Ich kauf mir wohl demnächst eine 7950, falls Du interesse hast, könnt ich meinen FarCry3-Code verkaufen. Ich hab es nämlich schon vor 2 Monaten per Vorverkaufsbox "reserviert" bei MediaMarkt, daher verhöker ich den Code von AMD sowieso


----------



## warkill15 (19. November 2012)

wenn du dein code loswerden willst sagst mir halt was willst schreibst mich einfach an wenn es soweit ist. 

was AMD betrifft bei 2 CPUs und 3 grakas hat ein einziges mal 1 CPU richtig funktioniert.

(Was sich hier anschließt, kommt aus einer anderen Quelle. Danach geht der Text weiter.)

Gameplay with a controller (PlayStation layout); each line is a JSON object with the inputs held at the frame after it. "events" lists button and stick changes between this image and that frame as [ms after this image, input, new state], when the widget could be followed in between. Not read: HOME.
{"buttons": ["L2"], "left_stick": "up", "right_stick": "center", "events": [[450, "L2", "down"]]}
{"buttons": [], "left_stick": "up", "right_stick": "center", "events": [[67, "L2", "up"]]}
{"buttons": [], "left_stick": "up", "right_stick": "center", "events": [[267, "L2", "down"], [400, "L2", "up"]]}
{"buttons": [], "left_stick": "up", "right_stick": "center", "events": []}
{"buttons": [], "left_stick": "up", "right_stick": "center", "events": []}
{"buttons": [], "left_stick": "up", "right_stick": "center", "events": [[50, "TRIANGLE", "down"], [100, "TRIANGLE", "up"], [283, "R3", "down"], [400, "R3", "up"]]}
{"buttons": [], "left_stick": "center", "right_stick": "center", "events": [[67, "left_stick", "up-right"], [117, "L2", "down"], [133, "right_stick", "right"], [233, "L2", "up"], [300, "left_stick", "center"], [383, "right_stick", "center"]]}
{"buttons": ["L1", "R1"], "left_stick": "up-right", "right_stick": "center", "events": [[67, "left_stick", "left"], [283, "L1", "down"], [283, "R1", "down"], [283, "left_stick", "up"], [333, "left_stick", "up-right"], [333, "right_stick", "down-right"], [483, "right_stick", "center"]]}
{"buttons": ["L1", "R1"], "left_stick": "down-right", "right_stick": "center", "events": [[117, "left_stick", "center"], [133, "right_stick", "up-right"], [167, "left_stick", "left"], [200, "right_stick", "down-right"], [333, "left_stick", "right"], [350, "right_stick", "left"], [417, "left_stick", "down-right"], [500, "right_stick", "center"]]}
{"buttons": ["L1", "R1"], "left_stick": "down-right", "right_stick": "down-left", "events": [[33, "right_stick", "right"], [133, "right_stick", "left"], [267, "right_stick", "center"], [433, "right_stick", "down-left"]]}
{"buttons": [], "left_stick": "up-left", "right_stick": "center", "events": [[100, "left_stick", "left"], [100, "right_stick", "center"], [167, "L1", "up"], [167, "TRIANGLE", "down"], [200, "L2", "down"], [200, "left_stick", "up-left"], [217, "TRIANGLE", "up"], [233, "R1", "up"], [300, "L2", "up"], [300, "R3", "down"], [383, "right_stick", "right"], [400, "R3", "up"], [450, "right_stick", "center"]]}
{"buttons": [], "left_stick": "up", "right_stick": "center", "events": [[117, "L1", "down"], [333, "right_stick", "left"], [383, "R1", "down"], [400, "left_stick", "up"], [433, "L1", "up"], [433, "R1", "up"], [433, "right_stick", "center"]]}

Außerdem benutzte ich noch die Nvidia 3D brille da brauch ich so oder so eine Nvidia Graka 

Bevor einer kommt und sagt 3D ist nur geld verschwendung, erst ausprobieren dann reden. Mit der richtigen Graka und Bildschirm ist es der Hammer
vor allem die Ego shooter :sabber:


----------



## Herbboy (19. November 2012)

warkill15 schrieb:


> wenn du dein code loswerden willst sagst mir halt was willst schreibst mich einfach an wenn es soweit ist.


 vermutlich Mitte nächste Woche.



> was AMD betrifft bei 2 CPUs und 3 grakas hat ein einziges mal 1 CPU richtig funktioniert.


 das ist aber nicht normal, das weißt Du sicher - sonst würden ja dauernd Leute meckern, dass ihre AMD-CPU/Graka nicht geht  bei nvidia zB weiß ich auch noch, dass es da mal ne Graka gab, die bei sehr vielen Leuten Hitze-Probleme gemacht hatte. Oder dass nach einem neuen Treiber Spiel X und Spiel Y plötzlich Fehler hatten usw. 




> Außerdem benutzte ich noch die Nvidia 3D brille da brauch ich so oder so eine Nvidia Graka


 dann isses was anderes, aber ein teurer Spaß... erstens wegen Brille, zweitens wegen passendem Monitor UND dann noch die Graka - die AMD 7950 zB ist mit 260-270€ nur so teuer wie GTX 660Ti, aber (übertaktet) fast so stark wie eine GTX 670. Die GTX660Ti wiederum ist nur so stark wie die 7870 für 200€ ...   und bei 3D muss es ja auch eine sehr gute Karte sein, weil die FPS sich quasi halbieren ^^


----------